• **Extract**

[The Seven Great Monarchies Of The Ancient Eastern World, Vol 2. (of 7): Assyria by George Rawlinson]@TWC D-Link bookThe Seven Great Monarchies Of The Ancient Eastern World, Vol 2. (of 7): Assyria CHAPTER IV 4/17
It perhaps need scarcely be added, unless to meet the argument drawn from Diodorus, that the four sites in question are not so placed as to form the "oblong square" of his description, but mark the angles of a rhombus very munch slanted from the perpendicular. The argument derived from the book of Jonah deserves more attention than that which rests upon the authority of Diodorus and Ctesias.
Unlike Ctesias, Jonah saw Nineveh while it still stood; and though the writer of the prophetical book may not have been Jonah himself, he probably lived not very many years later.
Thus his evidence is that of a contemporary, though (it may be) not that of an eye-witness; and, even apart from the inspiration which guided his pen, he is entitled to be heard with the utmost respect.
Now the statements of this writer, which have a bearing on the size of Nineveh, are two.
He tells us, in one place, that it was "an exceeding great city, of three days' journey;" in another, that "in it were more than 120,000 persons who could not discern between their right hand and their left." These passages are clearly intended to describe a city of a size unusual at the time; but both of them are to such an extent vague and indistinct, that it is impossible to draw front either separately, or even from the two combined, an exact definite notion.

• **What you have to do**
Retype the part of the Nineveh extract that opens with the words containing "Unlike Ctesias, Jonah" and closes with "the utmost respect.", keeping every word and mark unchanged.

• **Supplied entries**
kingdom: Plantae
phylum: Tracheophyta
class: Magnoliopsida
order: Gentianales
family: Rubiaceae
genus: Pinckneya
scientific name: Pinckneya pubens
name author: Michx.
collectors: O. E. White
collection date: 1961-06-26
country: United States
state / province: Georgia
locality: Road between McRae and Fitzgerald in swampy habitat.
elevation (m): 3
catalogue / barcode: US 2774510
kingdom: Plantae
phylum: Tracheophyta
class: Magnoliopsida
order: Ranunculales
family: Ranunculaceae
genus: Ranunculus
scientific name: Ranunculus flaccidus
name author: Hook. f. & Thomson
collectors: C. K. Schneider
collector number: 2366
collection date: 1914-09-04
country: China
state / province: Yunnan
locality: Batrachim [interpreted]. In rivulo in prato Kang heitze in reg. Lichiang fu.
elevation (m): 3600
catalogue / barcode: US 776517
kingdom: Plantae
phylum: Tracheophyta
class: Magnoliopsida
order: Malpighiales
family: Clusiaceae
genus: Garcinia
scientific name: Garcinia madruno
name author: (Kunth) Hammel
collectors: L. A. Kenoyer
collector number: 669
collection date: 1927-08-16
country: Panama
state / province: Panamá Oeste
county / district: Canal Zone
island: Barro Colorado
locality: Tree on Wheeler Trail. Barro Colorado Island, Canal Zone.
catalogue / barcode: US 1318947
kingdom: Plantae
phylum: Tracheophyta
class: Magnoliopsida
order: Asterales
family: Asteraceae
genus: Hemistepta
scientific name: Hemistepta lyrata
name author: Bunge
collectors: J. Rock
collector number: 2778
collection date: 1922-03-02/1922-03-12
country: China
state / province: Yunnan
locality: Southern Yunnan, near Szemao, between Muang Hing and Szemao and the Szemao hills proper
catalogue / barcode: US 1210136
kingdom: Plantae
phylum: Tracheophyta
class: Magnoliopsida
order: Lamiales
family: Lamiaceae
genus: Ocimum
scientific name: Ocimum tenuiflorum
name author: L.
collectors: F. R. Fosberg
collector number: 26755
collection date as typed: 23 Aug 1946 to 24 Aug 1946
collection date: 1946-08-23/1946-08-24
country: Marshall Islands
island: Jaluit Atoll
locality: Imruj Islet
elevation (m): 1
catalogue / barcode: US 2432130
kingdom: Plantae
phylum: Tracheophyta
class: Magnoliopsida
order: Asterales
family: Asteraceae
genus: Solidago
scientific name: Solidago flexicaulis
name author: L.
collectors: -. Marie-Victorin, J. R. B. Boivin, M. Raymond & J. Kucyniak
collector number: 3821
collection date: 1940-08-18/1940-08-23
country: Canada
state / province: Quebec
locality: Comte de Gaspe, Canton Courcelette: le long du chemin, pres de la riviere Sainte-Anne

• **Task output**
Unlike Ctesias, Jonah saw Nineveh while it still stood; and though the writer of the prophetical book may not have been Jonah himself, he probably lived not very many years later.
Thus his evidence is that of a contemporary, though (it may be) not that of an eye-witness; and, even apart from the inspiration which guided his pen, he is entitled to be heard with the utmost respect.